*** PASSAGE GIVEN ***

= 100 books for schoolchildren =

Russian extracurricular reading list of books

100 books for schoolchildren (100 книг для школьников) is the list of books for extracurricular reading by schoolchildren recommended by the Russian Ministry of Education and Science, published in 2013.

The list was initiated by Vladimir Putin's "Russia: The National Question" (Россия: национальный вопрос) published in Nezavisimaya Gazeta in 2012.

The list was discussed for a week in 2012 at various online and print literary and cultural media of the Russian Federation, including the Public Council of the Ministry of Culture of the Russian Federation. The reception of the idea of the list and the list itself was mixed.

Elena Nizienko of the Ministry clarified that it does not include the books included into the school curriculum. Noting that usually the official documents are perceived as directive, she clarified that it a recommended, rather than an obligatory reading list. She also noted that the list will be periodically updated

The list encompasses 139 individual works.

*** INFORMATION SUPPLIED ***

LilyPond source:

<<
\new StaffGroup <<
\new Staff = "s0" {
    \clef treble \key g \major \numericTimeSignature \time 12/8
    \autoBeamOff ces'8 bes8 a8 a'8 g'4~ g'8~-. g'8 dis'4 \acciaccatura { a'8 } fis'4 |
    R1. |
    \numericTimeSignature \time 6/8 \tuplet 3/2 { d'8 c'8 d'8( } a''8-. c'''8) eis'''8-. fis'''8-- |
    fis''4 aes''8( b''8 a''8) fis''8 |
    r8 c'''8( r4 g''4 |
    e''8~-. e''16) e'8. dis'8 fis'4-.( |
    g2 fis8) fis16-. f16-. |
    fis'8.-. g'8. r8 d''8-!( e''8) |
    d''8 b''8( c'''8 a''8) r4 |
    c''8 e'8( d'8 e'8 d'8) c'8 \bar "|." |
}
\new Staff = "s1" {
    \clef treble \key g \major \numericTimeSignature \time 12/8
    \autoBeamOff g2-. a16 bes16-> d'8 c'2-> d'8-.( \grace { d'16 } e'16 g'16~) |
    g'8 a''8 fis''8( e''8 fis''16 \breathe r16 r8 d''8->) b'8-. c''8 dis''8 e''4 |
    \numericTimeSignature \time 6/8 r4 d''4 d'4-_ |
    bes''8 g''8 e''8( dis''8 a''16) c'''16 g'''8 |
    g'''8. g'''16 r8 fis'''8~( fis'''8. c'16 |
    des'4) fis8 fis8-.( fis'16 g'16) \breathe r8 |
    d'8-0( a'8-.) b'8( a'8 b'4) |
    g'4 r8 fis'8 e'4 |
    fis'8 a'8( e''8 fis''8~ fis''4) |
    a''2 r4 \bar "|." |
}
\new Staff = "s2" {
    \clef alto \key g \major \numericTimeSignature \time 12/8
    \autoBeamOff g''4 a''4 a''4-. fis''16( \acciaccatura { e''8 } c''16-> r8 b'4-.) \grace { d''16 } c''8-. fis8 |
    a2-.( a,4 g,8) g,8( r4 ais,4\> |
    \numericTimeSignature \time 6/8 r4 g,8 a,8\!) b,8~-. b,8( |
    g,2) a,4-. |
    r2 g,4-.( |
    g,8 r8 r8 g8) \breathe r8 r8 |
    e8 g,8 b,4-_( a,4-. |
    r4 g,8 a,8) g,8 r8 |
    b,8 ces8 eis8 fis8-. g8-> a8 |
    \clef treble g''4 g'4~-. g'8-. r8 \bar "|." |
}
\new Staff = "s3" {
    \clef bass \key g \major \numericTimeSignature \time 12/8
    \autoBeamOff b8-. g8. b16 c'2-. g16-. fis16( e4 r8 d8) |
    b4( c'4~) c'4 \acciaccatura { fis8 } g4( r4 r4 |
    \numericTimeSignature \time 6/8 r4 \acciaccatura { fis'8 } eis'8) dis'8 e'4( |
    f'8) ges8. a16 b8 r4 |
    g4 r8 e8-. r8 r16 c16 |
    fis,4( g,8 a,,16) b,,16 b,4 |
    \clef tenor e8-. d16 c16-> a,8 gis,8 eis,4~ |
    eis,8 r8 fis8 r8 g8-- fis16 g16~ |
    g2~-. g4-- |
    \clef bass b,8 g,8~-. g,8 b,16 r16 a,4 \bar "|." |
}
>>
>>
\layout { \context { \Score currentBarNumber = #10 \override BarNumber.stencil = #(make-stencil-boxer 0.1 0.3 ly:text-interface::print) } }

***

### EXERCISE REQUIREMENTS
1. Update the text on the 100 books list: begin at the words "The list was discussed", stop after "itself was mixed.", and give that stretch again with "a week" replaced by "a month".
2. Condense the paragraph of the text on the 100 books list that begins "The list was discussed for a week" into a single shorter sentence that keeps its main facts.
3. Render this sentence from the text on the 100 books list into Spanish: "The list encompasses 139 individual works."

### RESPONSE LIST
1.
The list was discussed for a month in 2012 at various online and print literary and cultural media of the Russian Federation, including the Public Council of the Ministry of Culture of the Russian Federation. The reception of the idea of the list and the list itself was mixed.

2. In 2012 the list was debated for a week in Russian online and print literary and cultural media, including the Public Council of the Ministry of Culture, and both the idea and the list drew a mixed response.

3. La lista abarca 139 obras individuales.